Meal kits are practically everywhere, but data suggest consumers might be getting their fill.

Proponents say they're convenient, healthy and more cost-effective than taking the family out for dinner. Yet some new figures obtained by CNBC show their explosive growth is tempering, with early adopters soon giving up the convenience of customized meal prep at home.

More than half of meal kit subscribers cancel their subscriptions within the first six months, according to data from Cardlytics, a purchase analytics firm, suggesting consumers treat their food services much like a New Year's resolution to join a gym.

In fact, nearly three-quarters of new subscribers gave up the services within a year. For that portion of the study, Cardlytics looked at around 45,000 consumers who first signed up for meal kit services in January 2016.

Those cancellations can be a big deal. Meal kit delivery services — like Blue Apron, HelloFresh and Plated — tend to give big discounts or freebies to lure subscribers. If that upfront cost doesn't pay off in converting trial runs into real subscribers, that overhead can really affect a company's bottom line.

CNBC's own culinarily challenged Eric Chemi checked out one meal from each of the three companies.

Let's eat in tonight

Despite retention problems, meal kit delivery companies are still finding new customers. Consumer spending on meal kit services increased by 236 percent from 2015 to 2016, according to Cardlytics data.

Customers find the convenience of having the ingredients premeasured and provided at once: There's no need to catalog what's already in the pantry, stop at the grocery store or dig through cookbooks for recipes.

So who's losing out? When consumers become meal kit subscribers, they naturally cut back on their food spending in other places. Quick serve, fast casual and casual dining establishments are all victims in terms of their average share of food spending.

But here's the thing: People who subscribe to meal kits aren't like the average shopper to begin with.
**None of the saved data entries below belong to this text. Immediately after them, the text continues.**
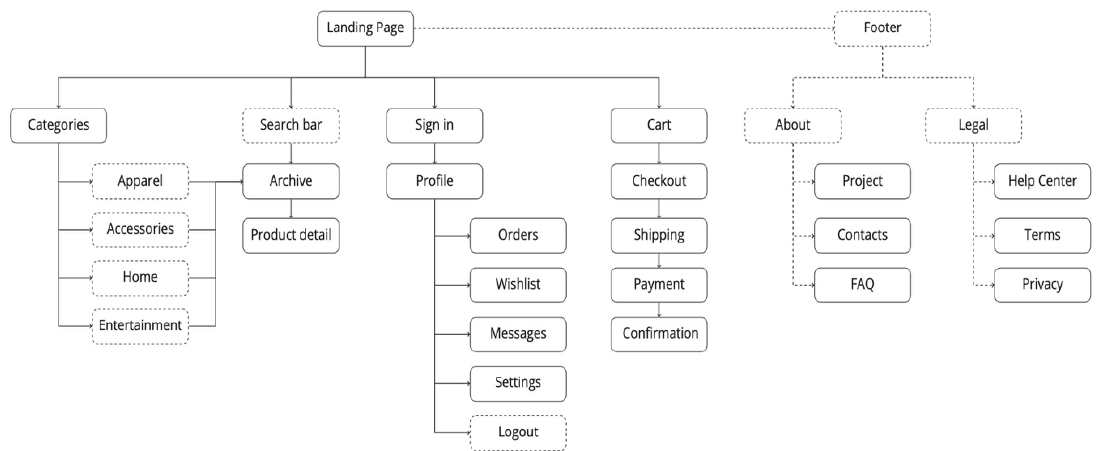
Figure 2. Information Architecture (IA) for buyers’ prototype. Self-source, 2020.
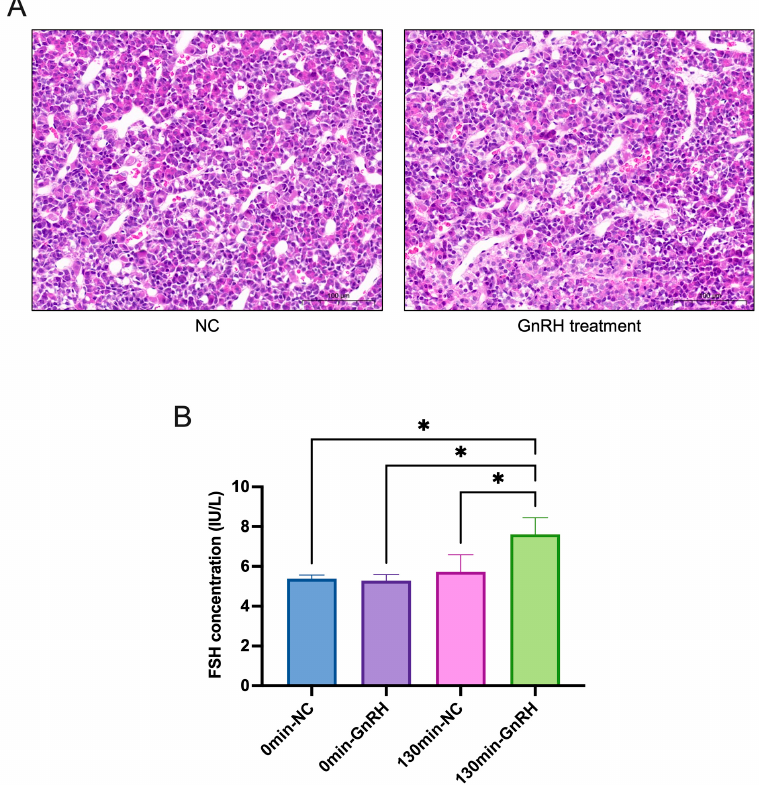
Figure 1. GnRH treatment upregulates FSH secretion. ( A ) HE staining of the rat adenohypophysis after GnRH treatment. ( B ) ELISA to detect the changes in FSH secretion levels in rats after GnRH treatment (0 min-NC/GnRH: the blood collected before injection; 130 min-NC/GnRH group: the blood collected 10 min after the second injection.). * p < 0.05.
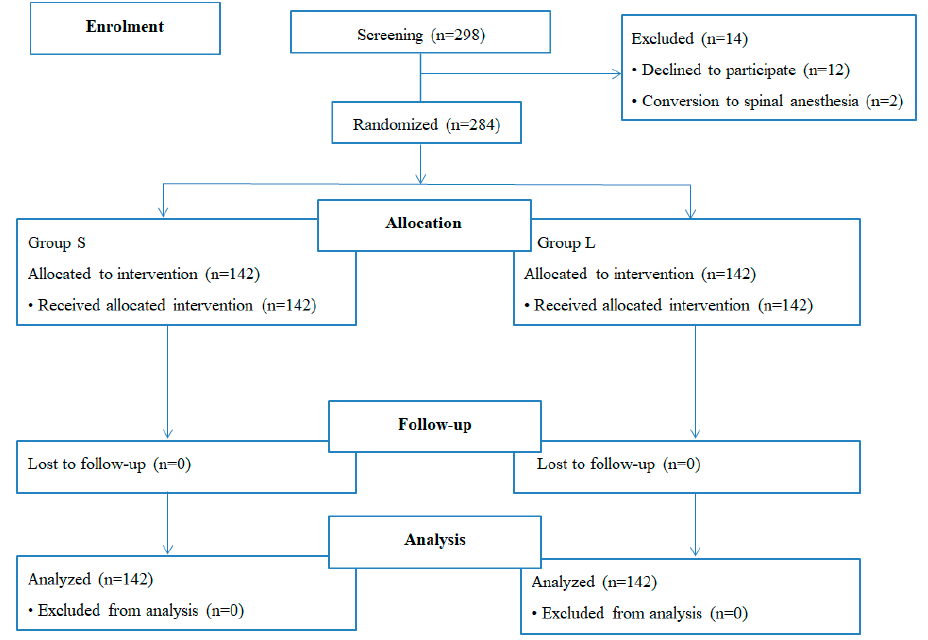
Figure 2. CONSORT diagram for the trial. Table 1. Demographic data and preoperative airway evaluation.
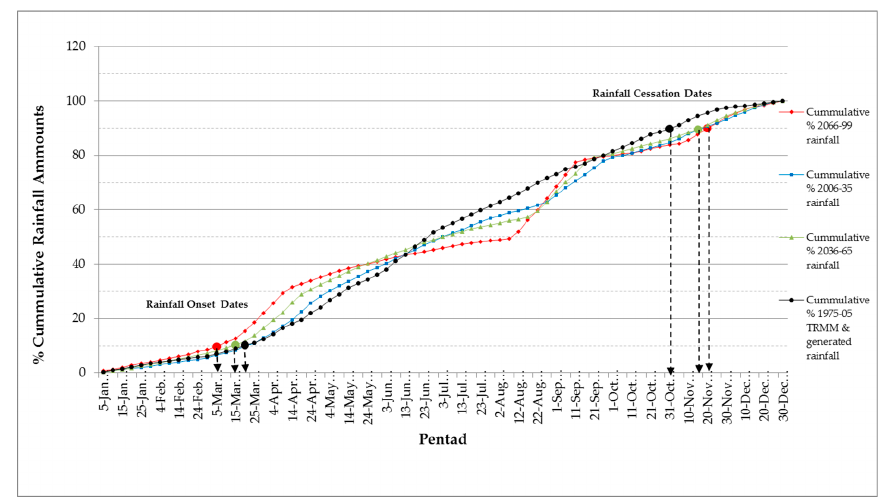
Figure 6. Agago Future Mean Rainfall Onset and Cessation (TRMM Rainfall (1975–2005) and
They spend much of their total food budget on casual dining (38 percent, compared with 26 percent on average). While the average shopper spends nearly half their food budget on groceries, meal kit subscribers spend only about a third of their food budget on groceries — even before becoming meal kit subscribers.

So these are people who tend to eat at casual and fast-casual dining establishments in the first place. On the other hand, meal kit subscribers spend 28 percent more at the grocery store than the average shopper, about $52 a trip. That makes them more valuable as customers to the grocery store.
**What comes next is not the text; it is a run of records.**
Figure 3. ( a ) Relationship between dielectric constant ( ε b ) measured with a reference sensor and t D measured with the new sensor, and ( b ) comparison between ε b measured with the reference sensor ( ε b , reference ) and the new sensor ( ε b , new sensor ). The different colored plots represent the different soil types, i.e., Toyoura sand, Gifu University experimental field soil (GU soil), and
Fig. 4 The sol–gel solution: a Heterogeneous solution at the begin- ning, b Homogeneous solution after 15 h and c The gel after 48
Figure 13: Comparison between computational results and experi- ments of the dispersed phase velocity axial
All of which suggests that people trying out meal kit delivery services are higher-end consumers, or at least have higher total food budgets than the average consumer.

According to CNBC's trial run of meal delivery services, meals cost $9.99 to $13.50 a portion. That's a good deal compared with eating at a restaurant but costlier than shopping and cooking for yourself.

The ingredients for those same meals would cost $3.98 to $11.90 at a nationwide food retailer, according to a CNBC analysis of prices. That implies healthy, double-digit margins for the meal kit delivery firms, at least for ingredients. Of course, price isn't the only consideration for where to spend your food budget.

Cardlytics data show that people who get meal kits also utilize other on-demand purchase habits, like Amazon Prime, Uber and GrubHub. It suggests that these customers are largely drawn in by the convenience of having meals organized for them rather than needing to shop for items individually. Cardlytics data are based on transactions from more than 120 million bank accounts in the U.S.

Slowing growth

Meal kits' share of food spending increased by a full 311 percent from 2014 to 2015, according to Cardlytics.

These are private companies that like to keep the cards close to their chest: None of the three companies provided subscriber or revenue figures to CNBC. Blue Apron declined to comment for this story; Plated sent a previously published press release about its new Android app and HelloFresh did not respond to multiple requests for comment.

But at least one other study found that the sector's growth in the last couple of years has slowed significantly.

Subscriber growth for meal kit delivery companies fell to under 60 percent in the fourth quarter of 2016, on a year-over-year basis, according to data cited by The Information. That's down from more than 200 percent increases each quarter of 2015.